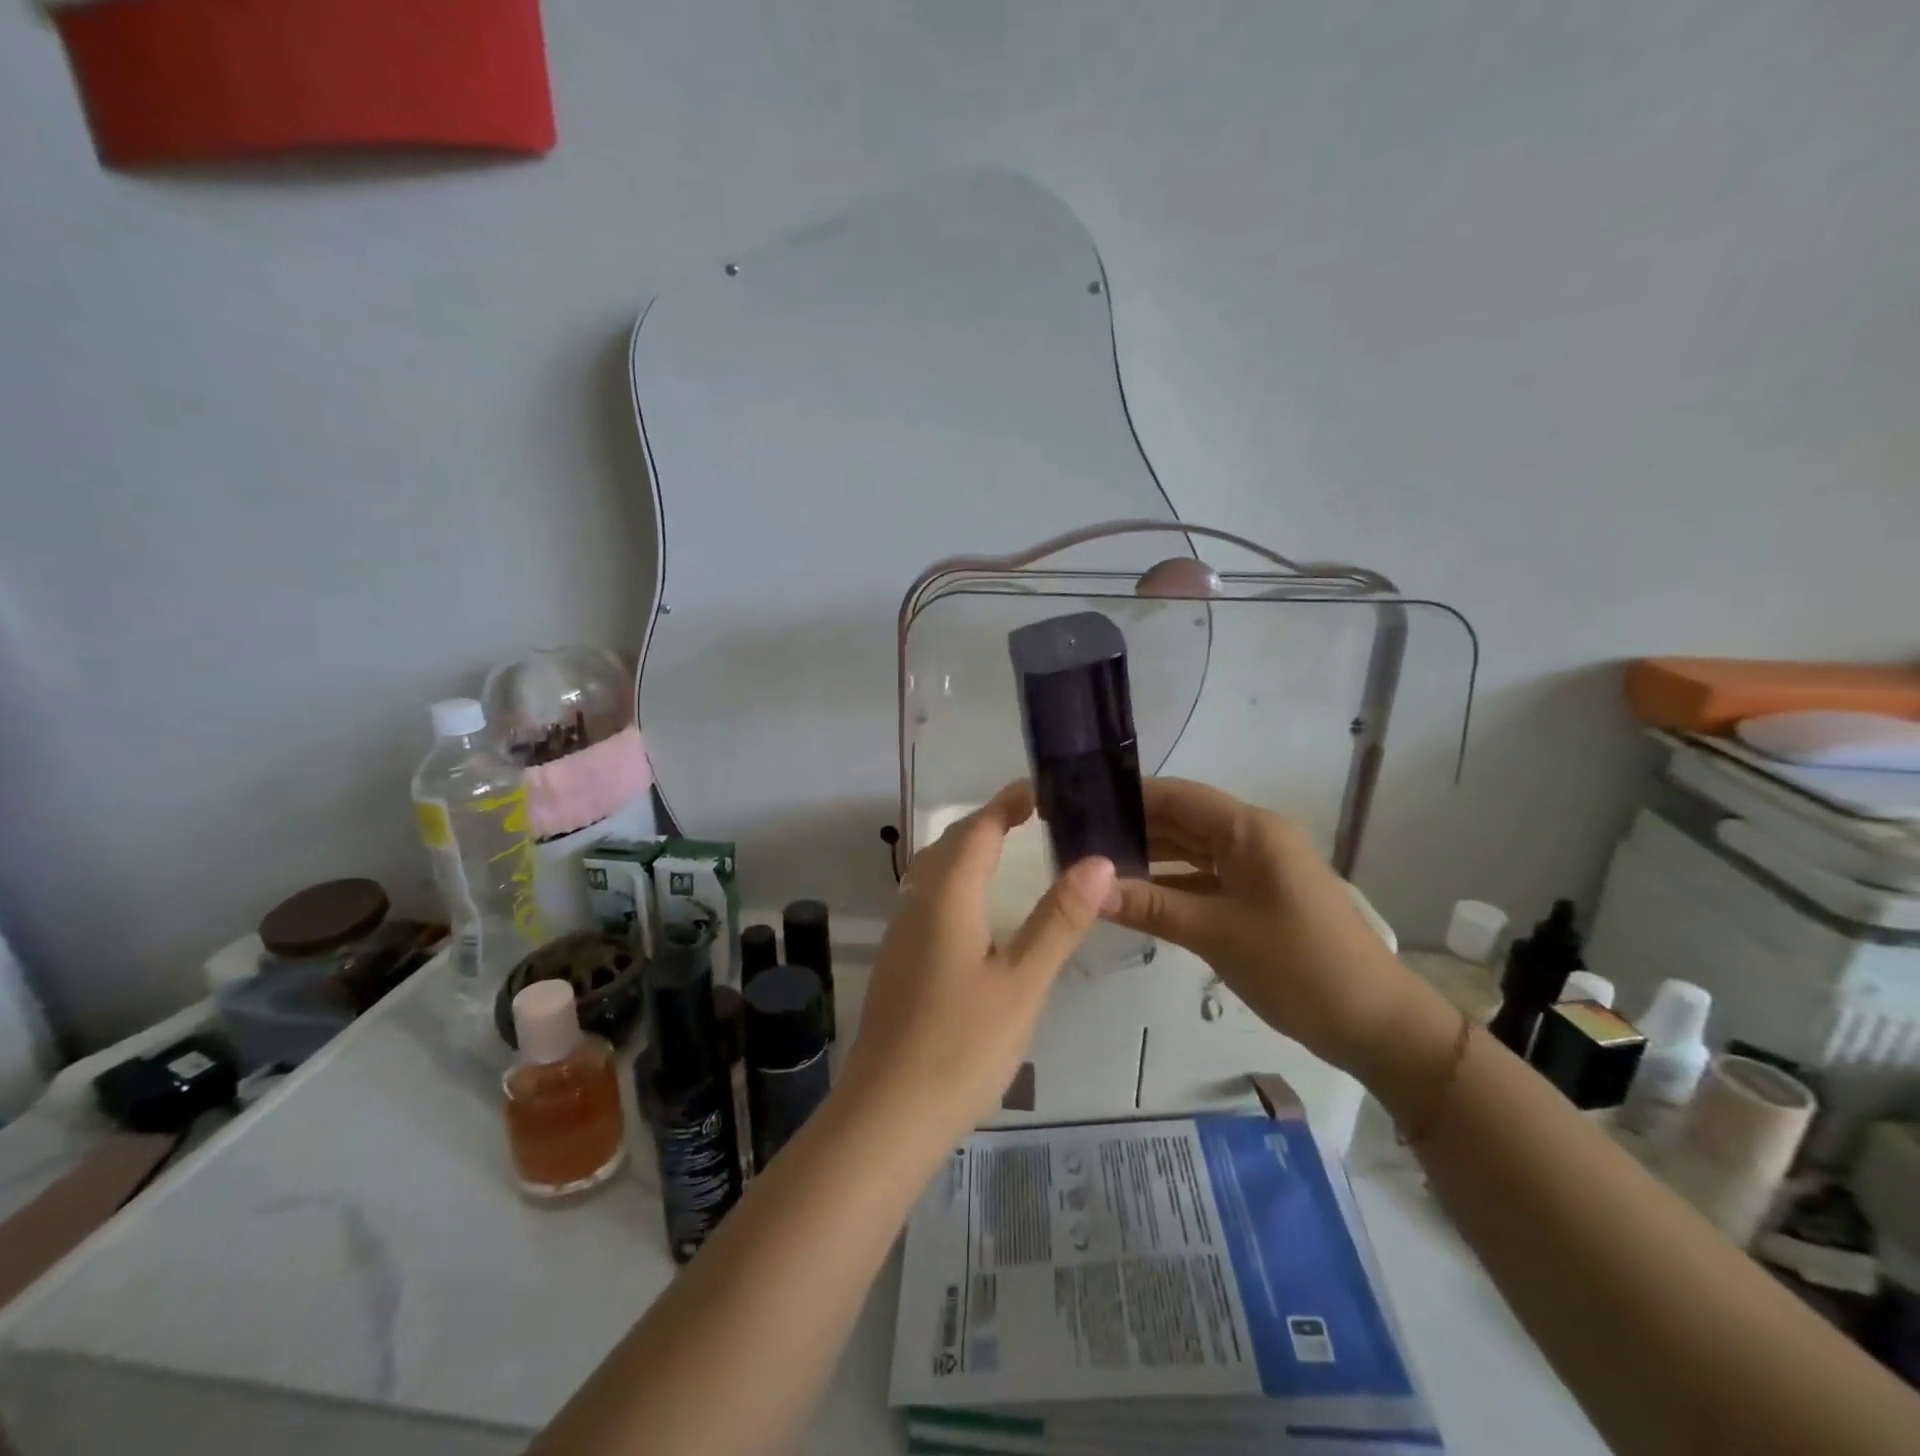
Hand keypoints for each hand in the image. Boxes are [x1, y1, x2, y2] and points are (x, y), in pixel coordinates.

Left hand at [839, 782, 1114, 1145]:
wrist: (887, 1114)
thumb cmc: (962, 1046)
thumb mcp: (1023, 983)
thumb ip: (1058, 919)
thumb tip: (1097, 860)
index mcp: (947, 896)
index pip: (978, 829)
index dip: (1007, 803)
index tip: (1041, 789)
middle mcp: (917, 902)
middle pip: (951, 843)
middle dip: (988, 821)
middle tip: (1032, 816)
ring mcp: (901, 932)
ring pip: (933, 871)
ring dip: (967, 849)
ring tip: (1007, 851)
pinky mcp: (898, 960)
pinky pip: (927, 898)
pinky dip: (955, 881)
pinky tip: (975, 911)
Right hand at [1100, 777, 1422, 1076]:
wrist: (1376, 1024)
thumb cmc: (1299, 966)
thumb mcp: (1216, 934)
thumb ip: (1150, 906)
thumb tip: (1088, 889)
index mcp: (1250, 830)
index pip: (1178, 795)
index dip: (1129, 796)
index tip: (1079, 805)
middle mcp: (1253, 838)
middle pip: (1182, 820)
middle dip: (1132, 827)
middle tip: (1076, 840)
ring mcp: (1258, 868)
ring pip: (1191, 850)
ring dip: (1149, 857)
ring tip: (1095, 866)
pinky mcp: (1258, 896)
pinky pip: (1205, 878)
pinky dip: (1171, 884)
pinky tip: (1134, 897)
* * *
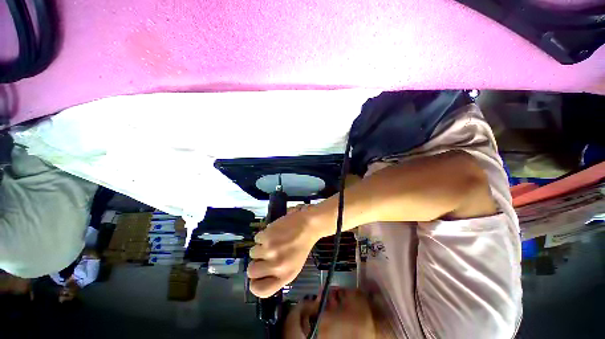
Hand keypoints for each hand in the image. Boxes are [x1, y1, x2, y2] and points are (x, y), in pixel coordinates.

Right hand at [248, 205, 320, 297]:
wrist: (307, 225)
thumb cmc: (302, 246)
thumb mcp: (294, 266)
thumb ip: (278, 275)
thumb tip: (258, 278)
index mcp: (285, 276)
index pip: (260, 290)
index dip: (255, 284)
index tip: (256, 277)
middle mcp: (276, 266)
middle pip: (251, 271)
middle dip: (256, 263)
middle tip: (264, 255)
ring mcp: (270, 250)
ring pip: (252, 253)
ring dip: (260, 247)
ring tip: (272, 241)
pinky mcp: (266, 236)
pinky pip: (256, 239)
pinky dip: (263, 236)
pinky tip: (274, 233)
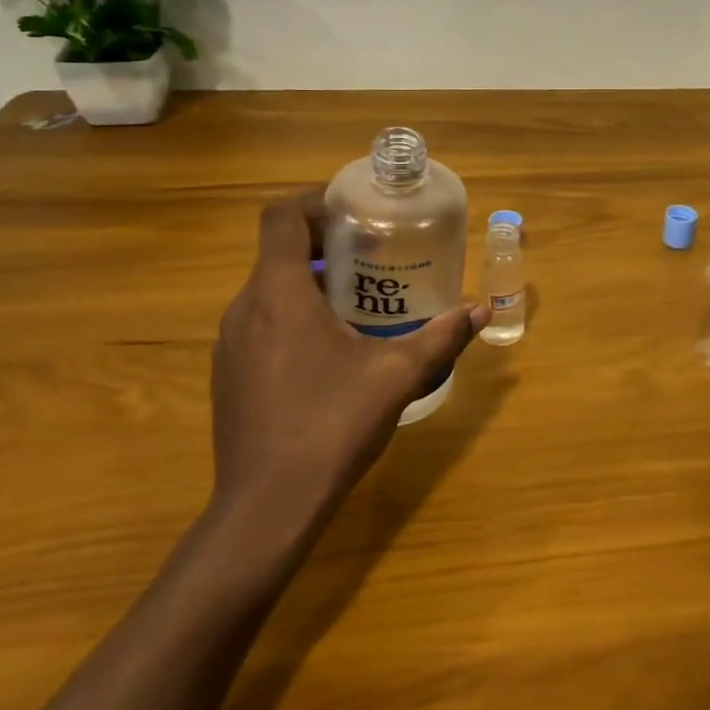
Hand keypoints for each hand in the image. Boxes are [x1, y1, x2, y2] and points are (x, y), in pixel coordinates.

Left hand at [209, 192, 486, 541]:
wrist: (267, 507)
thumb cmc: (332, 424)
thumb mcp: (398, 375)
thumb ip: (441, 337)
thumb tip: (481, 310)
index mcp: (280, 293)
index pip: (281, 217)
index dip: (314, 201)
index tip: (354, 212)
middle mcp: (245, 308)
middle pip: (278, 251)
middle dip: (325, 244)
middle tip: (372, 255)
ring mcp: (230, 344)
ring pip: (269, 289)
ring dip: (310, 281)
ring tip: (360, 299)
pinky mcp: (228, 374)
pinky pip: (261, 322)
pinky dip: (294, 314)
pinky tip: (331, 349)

Your objective: From the material above, set down exactly the lines between the line holding "thumb cmc: (1299, 966)" and the line holding "pinky tip: (1134, 897)", inclusive. Include nothing else.

Exercise solution:
thumb cmc: (1299, 966)
thumb mcp: (1216, 934)
thumb ip: (1150, 906)
thumb tip: (1088, 889)
index mcp: (1250, 830)
index pip: (1178, 795)
index dip: (1129, 796)
index tip: (1079, 805)
middle mcp: (1253, 838)
middle pip: (1182, 820)
middle dip: (1132, 827)
middle tip: (1076, 840)
ring mcp: (1258, 868)
ring pip: (1191, 850)
ring dip: (1149, 857)
ring tip: (1095, 866)
pinky mcp: (1258, 896)
pinky pip: (1205, 878)
pinky dip: (1171, 884)
pinky tip: (1134, 897)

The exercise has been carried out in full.